The environmental group Riverkeeper also spoke in support of the Hudson River fish. Program Director Phillip Musegaas said at least six species are in decline, "and Indian Point contributes to that decline because of its cooling system."

Several other objections to Indian Point's relicensing were voiced at the hearing. Most were familiar concerns, including the danger of waste fuel, the feasibility of evacuating a densely populated area in the event of a problem at the plants, and the possibility of a terrorist threat, which is not being considered in the relicensing process.

Many supporters of Indian Point also spoke, including dozens of people from poor New York City neighborhoods who said they were members of Safe Healthy Affordable Reliable Energy, or SHARE. Deputy Director Gregory Joseph said the group feared energy prices would rise and air would be fouled by conventional power plants if Indian Point closed.
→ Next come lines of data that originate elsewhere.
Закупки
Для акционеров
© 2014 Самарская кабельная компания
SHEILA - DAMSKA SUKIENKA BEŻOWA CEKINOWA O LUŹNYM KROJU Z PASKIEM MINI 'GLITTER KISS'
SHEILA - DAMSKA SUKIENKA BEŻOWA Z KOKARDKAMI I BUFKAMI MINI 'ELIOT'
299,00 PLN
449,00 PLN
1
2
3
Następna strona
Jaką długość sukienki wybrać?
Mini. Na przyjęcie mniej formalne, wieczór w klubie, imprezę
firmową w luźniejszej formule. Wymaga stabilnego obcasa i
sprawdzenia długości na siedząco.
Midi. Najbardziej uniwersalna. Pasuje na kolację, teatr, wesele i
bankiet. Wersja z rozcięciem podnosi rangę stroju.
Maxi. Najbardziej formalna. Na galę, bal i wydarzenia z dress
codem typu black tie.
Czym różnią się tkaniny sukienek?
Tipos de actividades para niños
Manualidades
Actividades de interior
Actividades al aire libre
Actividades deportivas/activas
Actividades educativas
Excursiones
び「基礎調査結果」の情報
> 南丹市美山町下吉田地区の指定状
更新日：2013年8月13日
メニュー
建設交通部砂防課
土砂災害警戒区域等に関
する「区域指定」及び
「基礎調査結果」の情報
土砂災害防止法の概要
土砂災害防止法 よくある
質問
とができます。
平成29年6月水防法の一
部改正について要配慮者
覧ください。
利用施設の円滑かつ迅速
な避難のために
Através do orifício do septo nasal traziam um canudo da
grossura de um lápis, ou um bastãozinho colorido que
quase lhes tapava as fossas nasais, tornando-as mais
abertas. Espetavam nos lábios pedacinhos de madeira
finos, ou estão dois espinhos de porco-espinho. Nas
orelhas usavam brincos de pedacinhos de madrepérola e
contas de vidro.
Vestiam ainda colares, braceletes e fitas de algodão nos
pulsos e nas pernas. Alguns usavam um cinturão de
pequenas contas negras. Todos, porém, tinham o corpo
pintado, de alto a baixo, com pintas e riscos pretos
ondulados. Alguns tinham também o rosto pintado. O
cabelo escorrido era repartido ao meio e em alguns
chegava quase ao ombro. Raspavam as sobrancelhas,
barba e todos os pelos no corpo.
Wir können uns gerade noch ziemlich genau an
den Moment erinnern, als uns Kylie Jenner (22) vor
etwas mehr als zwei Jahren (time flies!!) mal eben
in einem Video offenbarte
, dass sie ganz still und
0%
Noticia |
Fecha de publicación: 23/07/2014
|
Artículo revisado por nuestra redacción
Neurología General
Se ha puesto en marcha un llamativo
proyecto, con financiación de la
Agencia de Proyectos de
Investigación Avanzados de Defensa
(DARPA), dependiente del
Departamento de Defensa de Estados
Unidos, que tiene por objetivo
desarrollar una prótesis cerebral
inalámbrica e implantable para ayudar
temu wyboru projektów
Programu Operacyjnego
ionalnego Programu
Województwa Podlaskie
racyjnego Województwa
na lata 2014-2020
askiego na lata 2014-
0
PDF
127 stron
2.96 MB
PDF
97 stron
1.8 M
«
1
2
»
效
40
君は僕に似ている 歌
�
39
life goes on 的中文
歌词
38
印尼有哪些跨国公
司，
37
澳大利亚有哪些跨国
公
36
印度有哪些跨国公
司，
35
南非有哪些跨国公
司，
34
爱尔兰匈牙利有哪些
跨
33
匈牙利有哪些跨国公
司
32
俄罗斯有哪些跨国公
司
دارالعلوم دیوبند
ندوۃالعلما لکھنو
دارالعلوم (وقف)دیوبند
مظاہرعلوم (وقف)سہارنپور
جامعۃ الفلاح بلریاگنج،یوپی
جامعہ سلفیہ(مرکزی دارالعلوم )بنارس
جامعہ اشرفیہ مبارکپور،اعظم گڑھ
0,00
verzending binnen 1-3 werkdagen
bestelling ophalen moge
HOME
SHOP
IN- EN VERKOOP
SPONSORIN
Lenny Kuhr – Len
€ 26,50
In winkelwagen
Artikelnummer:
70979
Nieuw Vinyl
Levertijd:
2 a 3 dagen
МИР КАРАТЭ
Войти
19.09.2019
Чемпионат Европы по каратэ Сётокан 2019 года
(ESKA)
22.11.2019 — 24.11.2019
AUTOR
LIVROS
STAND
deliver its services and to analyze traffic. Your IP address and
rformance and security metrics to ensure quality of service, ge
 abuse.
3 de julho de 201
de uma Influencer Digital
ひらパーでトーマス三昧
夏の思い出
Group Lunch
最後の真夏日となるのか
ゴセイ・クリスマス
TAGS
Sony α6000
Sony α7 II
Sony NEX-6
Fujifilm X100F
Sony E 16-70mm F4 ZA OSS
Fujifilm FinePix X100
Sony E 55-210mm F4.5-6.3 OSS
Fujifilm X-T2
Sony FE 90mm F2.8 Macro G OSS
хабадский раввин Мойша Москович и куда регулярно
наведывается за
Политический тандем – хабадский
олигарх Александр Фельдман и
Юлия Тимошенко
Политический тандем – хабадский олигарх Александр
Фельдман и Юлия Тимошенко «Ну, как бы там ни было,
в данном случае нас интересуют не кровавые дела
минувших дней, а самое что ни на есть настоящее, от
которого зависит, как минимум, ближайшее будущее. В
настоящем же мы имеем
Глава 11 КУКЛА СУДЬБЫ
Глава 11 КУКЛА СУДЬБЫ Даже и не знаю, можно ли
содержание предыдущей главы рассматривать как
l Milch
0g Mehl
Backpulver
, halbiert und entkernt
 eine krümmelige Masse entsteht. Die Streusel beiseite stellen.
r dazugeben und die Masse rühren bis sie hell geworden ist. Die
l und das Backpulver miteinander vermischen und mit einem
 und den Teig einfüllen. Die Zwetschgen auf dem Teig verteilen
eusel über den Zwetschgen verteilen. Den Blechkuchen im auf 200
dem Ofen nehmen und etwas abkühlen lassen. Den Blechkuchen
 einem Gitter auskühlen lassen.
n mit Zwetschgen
He said Entergy was the group's primary funder.

Among the opponents of extending the licenses was a group called the Radiation and Public Health Project. It said new data showed that the four counties surrounding Indian Point have some of the state's highest rates of thyroid cancer, which can be caused by radiation.

State Health Department spokesman Jeffrey Hammond confirmed that the rates are high, but he noted that diet, heredity, and greater awareness among doctors could be responsible. Steets said Indian point releases only tiny amounts of the iodine gas that can cause thyroid cancer.

Comments made at the hearing are to be considered as the final report is written. It is due in February 2010.